You can experience them during severe ulcerative colitis flare-ups and reduce them when you treat the bowel disease. The large and painful canker sores do not heal as long as the new ones develop. The doctors treat them with an antibacterial mouth rinse, a corticosteroid ointment, and solutions to help reduce irritation and pain.
Pyoderma Vegetans
Doctors link this rare skin condition to IBD (inflammatory bowel disease). You can see them as blisters, plaques, and patches around the groin and under the arms. It is a disorder more prevalent in men than women.

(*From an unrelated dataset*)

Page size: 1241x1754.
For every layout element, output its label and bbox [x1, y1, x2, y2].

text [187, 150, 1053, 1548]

Another condition similar to pyoderma vegetans is pyostomatitis vegetans. The difference between the two is the latter occurs in the mouth. Pyoderma vegetans disorder can run concurrently with ulcerative colitis flare-ups. Doctors may recommend a topical steroid to treat them.
Sweet’s Syndrome
Another rare skin condition linked to ulcerative colitis occurs more in women (between 30 and 50 years) than men. Sudden fever with multiple rashes of red or bluish-red bumps and spots develop on the arm, leg, face, neck, or entire torso.

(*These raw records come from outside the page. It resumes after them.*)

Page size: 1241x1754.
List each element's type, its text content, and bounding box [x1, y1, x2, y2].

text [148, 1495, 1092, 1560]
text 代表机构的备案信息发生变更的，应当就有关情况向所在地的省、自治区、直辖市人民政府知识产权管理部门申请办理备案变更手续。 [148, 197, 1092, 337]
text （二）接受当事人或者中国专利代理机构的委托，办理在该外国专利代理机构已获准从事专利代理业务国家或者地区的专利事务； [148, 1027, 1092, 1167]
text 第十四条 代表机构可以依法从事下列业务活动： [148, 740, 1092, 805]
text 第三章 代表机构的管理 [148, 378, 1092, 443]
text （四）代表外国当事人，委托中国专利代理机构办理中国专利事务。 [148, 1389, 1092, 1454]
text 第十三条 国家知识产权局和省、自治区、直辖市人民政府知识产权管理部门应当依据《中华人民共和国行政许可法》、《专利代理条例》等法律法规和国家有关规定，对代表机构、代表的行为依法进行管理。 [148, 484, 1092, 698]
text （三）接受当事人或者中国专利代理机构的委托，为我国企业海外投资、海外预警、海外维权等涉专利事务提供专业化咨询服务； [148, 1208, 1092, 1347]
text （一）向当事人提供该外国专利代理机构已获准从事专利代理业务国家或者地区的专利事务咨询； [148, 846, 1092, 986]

The patients do not feel well and get joint pain, tiredness, fatigue, headaches, and eye issues. The condition is similar to that of the erythema nodosum. Doctors identify the difference through medical examinations and specific skin tests.
This skin condition typically needs steroid treatment. The recurrence of the skin condition may occur even after the treatment, unlike ulcerative colitis, which has fewer chances for recurrence after completing the treatment.
Finger Clubbing
It is a specific skin condition underneath your nails. The skin beneath the fingernails gets thick, causing the fingertips to become rounded and flat, resembling a drumstick tip. Your fingernail may have down slopes. Ulcerative colitis patients with chronic pulmonary disease (CPD) or who smoke a lot could have a higher risk of this skin condition.
Finger clubbing will not cause any health issues. Doctors do not offer any treatment for finger clubbing. However, it is advisable to see a doctor if you feel any changes in the skin condition or fingernails to check the underlying existence of ulcerative colitis.
Conclusion
You cannot do much to prevent ulcerative colitis-induced skin conditions. However, doctors link it to flares. Better to treat the underlying causes of ulcerative colitis under a doctor’s supervision. Stress can cause flares leading to skin issues.
Managing your stress well with yoga, practicing deep breathing, daily 30 minutes of exercise, and keeping hygienic of skin can go a long way toward the prevention of ulcerative colitis.